For all views with user-specific requirements, targeted code modifications are needed. For example, individual topics — without restrictions, any user could access a page by specifying the URL (localhost:8000/topics/1/). The topic view needs to be modified:

from django.shortcuts import render, redirect
from django.contrib.auth.decorators import login_required
from django.http import Http404 
--snip--
@login_required
def topic(request, topic_id="1"):
    """Show a single topic"""
    topic = Topic.objects.get(id=topic_id)
    # Verify the requested topic belongs to the current user
    if topic.owner != request.user: 
        raise Http404 
     context = {"topic": topic, "entries": entries}
    return render(request, "learning_logs/topic.html", context)
--snip--

The standard practice when a requested resource doesn't exist on the server is to return a 404 response. Here we import the Http404 exception and check the user against the current topic during requests.
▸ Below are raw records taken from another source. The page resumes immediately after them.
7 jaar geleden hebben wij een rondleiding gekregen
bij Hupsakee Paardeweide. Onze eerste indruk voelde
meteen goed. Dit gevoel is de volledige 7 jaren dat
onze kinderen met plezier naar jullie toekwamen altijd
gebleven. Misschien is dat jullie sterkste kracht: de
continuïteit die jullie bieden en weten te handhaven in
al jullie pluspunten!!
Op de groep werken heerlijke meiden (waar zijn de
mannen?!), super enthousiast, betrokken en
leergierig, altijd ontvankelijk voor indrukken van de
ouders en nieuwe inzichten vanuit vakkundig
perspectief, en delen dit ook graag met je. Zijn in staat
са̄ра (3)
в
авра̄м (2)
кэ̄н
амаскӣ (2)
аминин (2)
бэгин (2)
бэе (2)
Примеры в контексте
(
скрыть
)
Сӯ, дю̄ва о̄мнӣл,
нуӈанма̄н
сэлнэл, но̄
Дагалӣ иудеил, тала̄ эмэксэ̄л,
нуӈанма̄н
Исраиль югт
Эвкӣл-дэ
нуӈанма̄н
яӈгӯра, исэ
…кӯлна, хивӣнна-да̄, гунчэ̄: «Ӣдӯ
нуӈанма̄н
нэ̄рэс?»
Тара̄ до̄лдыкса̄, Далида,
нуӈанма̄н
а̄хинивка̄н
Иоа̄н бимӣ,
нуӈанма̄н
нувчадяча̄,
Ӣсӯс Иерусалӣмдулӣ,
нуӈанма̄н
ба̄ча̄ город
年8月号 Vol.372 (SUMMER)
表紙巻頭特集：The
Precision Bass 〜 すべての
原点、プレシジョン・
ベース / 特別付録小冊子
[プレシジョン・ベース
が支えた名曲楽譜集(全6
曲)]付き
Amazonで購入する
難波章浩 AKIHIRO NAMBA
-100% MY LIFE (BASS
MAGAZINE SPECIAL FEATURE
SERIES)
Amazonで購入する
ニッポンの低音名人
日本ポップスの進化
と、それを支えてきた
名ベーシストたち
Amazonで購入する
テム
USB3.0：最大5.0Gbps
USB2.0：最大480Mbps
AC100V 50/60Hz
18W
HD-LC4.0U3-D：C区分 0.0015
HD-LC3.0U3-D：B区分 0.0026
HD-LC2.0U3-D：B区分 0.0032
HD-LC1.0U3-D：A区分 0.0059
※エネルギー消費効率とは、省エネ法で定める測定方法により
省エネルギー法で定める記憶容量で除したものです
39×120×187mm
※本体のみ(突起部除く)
If they don't match, an exception is raised and Django returns a 404 page.

TIP

The raise keyword actively raises an exception, similar to throw in JavaScript.

Django Shell

Through the command python manage.py shell, after entering some data, you can view data through an interactive terminal-like interface, similar to Read-Eval-Print-Loop (REPL).

This syntax is generally used when writing user-requestable pages to confirm that code can retrieve the needed data.

See Django's official Making queries for model operation methods.